WHAT IS NEEDED: Output the lines from the top of the entries below to the line with "Zija = cia .", both included, exactly and without pictures.

[Records contained in a dataset]
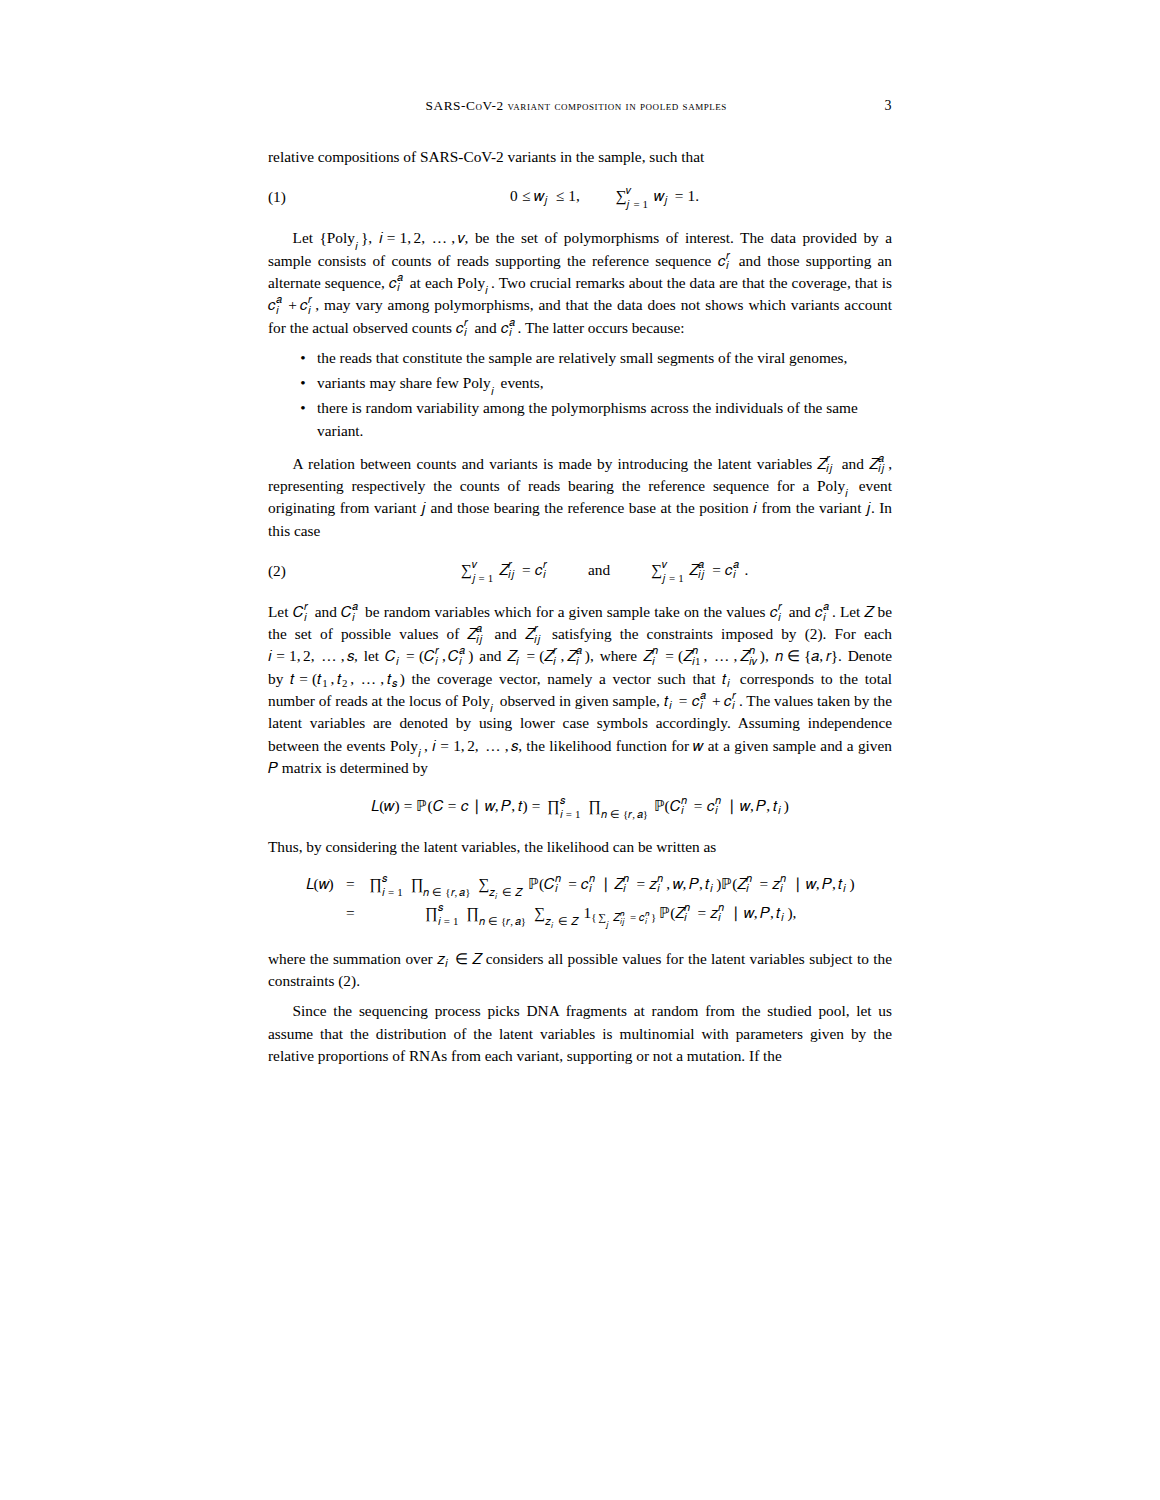SARS-CoV-2 variant composition in pooled samples 3
relative compositions of SARS-CoV-2 variants in the sample, such that
(1)
0≤wj≤1, ∑ j=1 v wj=1.
Let {Polyi}, i=1,2,…,v, be the set of polymorphisms of interest. The data provided by a sample consists of counts of reads supporting the reference sequence cir and those supporting an alternate sequence, cia at each Polyi. Two crucial remarks about the data are that the coverage, that is cia+cir, may vary among polymorphisms, and that the data does not shows which variants account for the actual observed counts cir and cia. The latter occurs because:
the reads that constitute the sample are relatively small segments of the viral genomes,
variants may share few Polyi events,
there is random variability among the polymorphisms across the individuals of the same variant.
A relation between counts and variants is made by introducing the latent variables Zijr and Zija, representing respectively the counts of reads bearing the reference sequence for a Polyi event originating from variant j and those bearing the reference base at the position i from the variant j. In this case
(2)
∑ j=1 v Zijr = cir and ∑ j=1 v Zija = cia .
Let Cir and Cia be random variables which for a given sample take on the values cir and cia. Let Z be the set of possible values of Zija and Zijr satisfying the constraints imposed by (2). For each i=1,2,…,s, let Ci=(Cir,Cia) and Zi=(Zir,Zia), where Zin=(Zi1n,…,Zivn), n∈{a,r}. Denote by t=(t1,t2,…,ts) the coverage vector, namely a vector such that ti corresponds to the total number of reads at the locus of Polyi observed in given sample, ti=cia+cir. The values taken by the latent variables are denoted by using lower case symbols accordingly. Assuming independence between the events Polyi, i=1,2,…,s, the likelihood function for w at a given sample and a given P matrix is determined by
L(w)= ℙ(C=c∣w,P,t) = ∏ i=1 s ∏ n∈{r,a} ℙ(Cin=cin∣w,P,ti)
Thus, by considering the latent variables, the likelihood can be written as
L(w) = ∏ i=1 s ∏ n∈{r,a} ∑ zi∈Z ℙ(Cin=cin∣Zin=zin,w,P,ti) ℙ(Zin=zin∣w,P,ti) = ∏ i=1 s ∏ n∈{r,a} ∑ zi∈Z 1 {∑jZijn=cin} ℙ(Zin=zin∣w,P,ti),
where the summation over zi∈Z considers all possible values for the latent variables subject to the constraints (2).
Since the sequencing process picks DNA fragments at random from the studied pool, let us assume that the distribution of the latent variables is multinomial with parameters given by the relative proportions of RNAs from each variant, supporting or not a mutation. If the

EXPECTED ANSWER:
SARS-CoV-2 variant composition in pooled samples 3
relative compositions of SARS-CoV-2 variants in the sample, such that
(1)
0≤wj≤1, ∑ j=1 v wj=1.
Let {Polyi}, i=1,2,…,v, be the set of polymorphisms of interest. The data provided by a sample consists of counts of reads supporting the reference sequence cir and those supporting an alternate sequence, cia at each Polyi. Two crucial remarks about the data are that the coverage, that is cia+cir, may vary among polymorphisms, and that the data does not shows which variants account for the actual observed counts cir and cia. The latter occurs because:
the reads that constitute the sample are relatively small segments of the viral genomes,
variants may share few Polyi events,
there is random variability among the polymorphisms across the individuals of the same variant.
A relation between counts and variants is made by introducing the latent variables Zijr and Zija, representing respectively the counts of reads bearing the reference sequence for a Polyi event originating from variant j and those bearing the reference base at the position i from the variant j. In this case
(2)
∑ j=1 v Zijr = cir and ∑ j=1 v Zija = cia .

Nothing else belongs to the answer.